As outlined in chapter one, it showed that FPDR was a very taboo subject upheld in the clinical area, however health professionals were still proceeding with the procedure with no guidance on if it had any impact to the families witnessing. The present study was designed to determine the effect of family members being present during resuscitation. From the findings, it has revealed from the literature show it is very controversial among both families and nurses and other health professionals. There are still many unanswered questions and remain unsure if there is any implication to families witnessing the procedure due to the lack of research.

From utilising the RCN (2018) the four pillars of nursing credentialing criteria have been highlighted as clinical practice, leadership, education and research. Has seen all four pillars used to help with the systematic review to transform patient care by underpinned the four characteristics and performing them throughout the systemic review (RCN, 2018).It found that primary research needs to be obtained to provide clinical areas with robust evidence on what is the best practice so as to meet the clinical standards. As well as obtaining research solely from the UK to make it transferable to all clinical practice areas. However, the research needs to look at both the experience and the trauma it may cause in the future to the families and looking at revisiting the participants later down the line to make sure that the research is vital with no flaws. In future investigations, it might be possible to use a different approach and understanding it is a sensitive area. However, if families want to be present, they need to be a part of the research to help improve clinical practice as well as understanding how to support and maintain the procedure at the same time to excellent standards. Also, using a mixed study group from both unsuccessful and successful attempts to get a greater understanding and utilising mixed research with both qualitative and quantitative research (Parahoo, 2014).

Additionally, with new research being obtained will be able to see current implications or advantages and being able to utilise the findings and see if they want to facilitate the change and implant the new information into them polices to guide staff. Signifying, it will ensure more consistency throughout all clinical practice. It will help eliminate staff points of views and not lead nurses to make difficult decisions when there is guidance in their practice. Furthermore, due to the lack of a policy currently is leading to inconsistency to patient-centred care and the support of an establishment of policy being implement could prevent this from happening. Also, it will see if effective education needs to take place and if successful look at implementing it into academic practices for students to learn from the beginning of their training.

The outcomes and information derived from the systematic literature review would be disseminated to the Resuscitation Council (2020) along with the specialised research nurses so that knowledge about the evidence based interventions could be effectively transferred to the recipients as well. The intention is that such a process could carry on the research to further the findings and to determine the new research processes which could be discovered and associated knowledge could be transferred into the clinical practice (Curtis et al., 2017). The author would be utilising the professional development and adhere to the Nursing and Midwifery Council (NMC) (2018) standards on sharing knowledge to identify gaps in care which would require to be attended to maintain patient safety and the management of patient family members.

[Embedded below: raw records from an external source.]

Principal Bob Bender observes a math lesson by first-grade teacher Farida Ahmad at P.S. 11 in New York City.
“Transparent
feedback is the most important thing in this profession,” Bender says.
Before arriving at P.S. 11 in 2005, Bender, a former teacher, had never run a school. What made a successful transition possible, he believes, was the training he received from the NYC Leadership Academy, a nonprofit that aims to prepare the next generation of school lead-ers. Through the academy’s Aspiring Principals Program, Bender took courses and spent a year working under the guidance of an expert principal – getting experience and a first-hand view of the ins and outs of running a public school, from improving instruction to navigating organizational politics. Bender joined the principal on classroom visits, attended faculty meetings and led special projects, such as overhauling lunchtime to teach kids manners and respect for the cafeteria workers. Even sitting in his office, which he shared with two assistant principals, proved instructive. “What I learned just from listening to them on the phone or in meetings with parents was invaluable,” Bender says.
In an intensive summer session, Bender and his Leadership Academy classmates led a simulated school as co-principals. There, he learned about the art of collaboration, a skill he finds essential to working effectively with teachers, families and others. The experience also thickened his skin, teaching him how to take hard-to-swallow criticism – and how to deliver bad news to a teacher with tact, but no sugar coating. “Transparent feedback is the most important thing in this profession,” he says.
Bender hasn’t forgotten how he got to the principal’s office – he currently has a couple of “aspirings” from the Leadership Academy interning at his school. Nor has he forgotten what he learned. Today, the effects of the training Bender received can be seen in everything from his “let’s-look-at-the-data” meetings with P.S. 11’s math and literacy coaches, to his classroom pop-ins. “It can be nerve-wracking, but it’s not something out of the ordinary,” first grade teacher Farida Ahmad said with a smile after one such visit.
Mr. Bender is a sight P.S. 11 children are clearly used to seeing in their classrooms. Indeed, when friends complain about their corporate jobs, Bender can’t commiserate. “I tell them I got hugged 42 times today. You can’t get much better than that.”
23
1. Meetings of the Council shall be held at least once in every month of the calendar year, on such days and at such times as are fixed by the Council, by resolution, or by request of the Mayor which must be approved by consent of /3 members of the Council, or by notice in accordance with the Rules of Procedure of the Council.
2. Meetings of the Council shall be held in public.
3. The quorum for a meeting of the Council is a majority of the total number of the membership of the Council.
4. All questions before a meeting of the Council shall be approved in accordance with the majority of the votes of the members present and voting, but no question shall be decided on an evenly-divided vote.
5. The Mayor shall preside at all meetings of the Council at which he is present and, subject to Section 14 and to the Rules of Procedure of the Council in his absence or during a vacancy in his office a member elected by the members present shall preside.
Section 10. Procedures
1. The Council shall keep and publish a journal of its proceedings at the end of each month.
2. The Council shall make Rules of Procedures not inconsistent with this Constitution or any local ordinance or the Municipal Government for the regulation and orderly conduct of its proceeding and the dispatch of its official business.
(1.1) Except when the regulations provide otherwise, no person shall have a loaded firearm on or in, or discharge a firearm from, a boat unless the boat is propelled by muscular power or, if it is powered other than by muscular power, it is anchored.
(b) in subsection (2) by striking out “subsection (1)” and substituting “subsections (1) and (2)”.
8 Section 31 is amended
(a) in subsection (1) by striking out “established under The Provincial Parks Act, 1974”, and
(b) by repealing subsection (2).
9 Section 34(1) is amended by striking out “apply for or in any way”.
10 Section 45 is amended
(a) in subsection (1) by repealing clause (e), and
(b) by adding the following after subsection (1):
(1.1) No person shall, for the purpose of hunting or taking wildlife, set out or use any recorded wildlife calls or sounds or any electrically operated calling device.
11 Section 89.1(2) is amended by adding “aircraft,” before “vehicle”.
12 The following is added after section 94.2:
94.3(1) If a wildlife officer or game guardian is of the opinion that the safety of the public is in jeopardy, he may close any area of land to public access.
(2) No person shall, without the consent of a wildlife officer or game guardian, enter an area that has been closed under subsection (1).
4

Due to the current situation of the families wanting to be present while their loved ones are resuscitated, there needs to be more guidance and findings on the benefits of their presence in the room. As well as the impact it will have on them, and these questions need to be answered before placing them in this situation. Also, nurses need to be aware going forward of the risks they are performing if they are letting families being present from working outside of their limitation and going against their NMC (2018) code of conduct. Due to the question remains to be unanswered, the author will carry on in their professional body to research the implications and carrying on with the research proposal.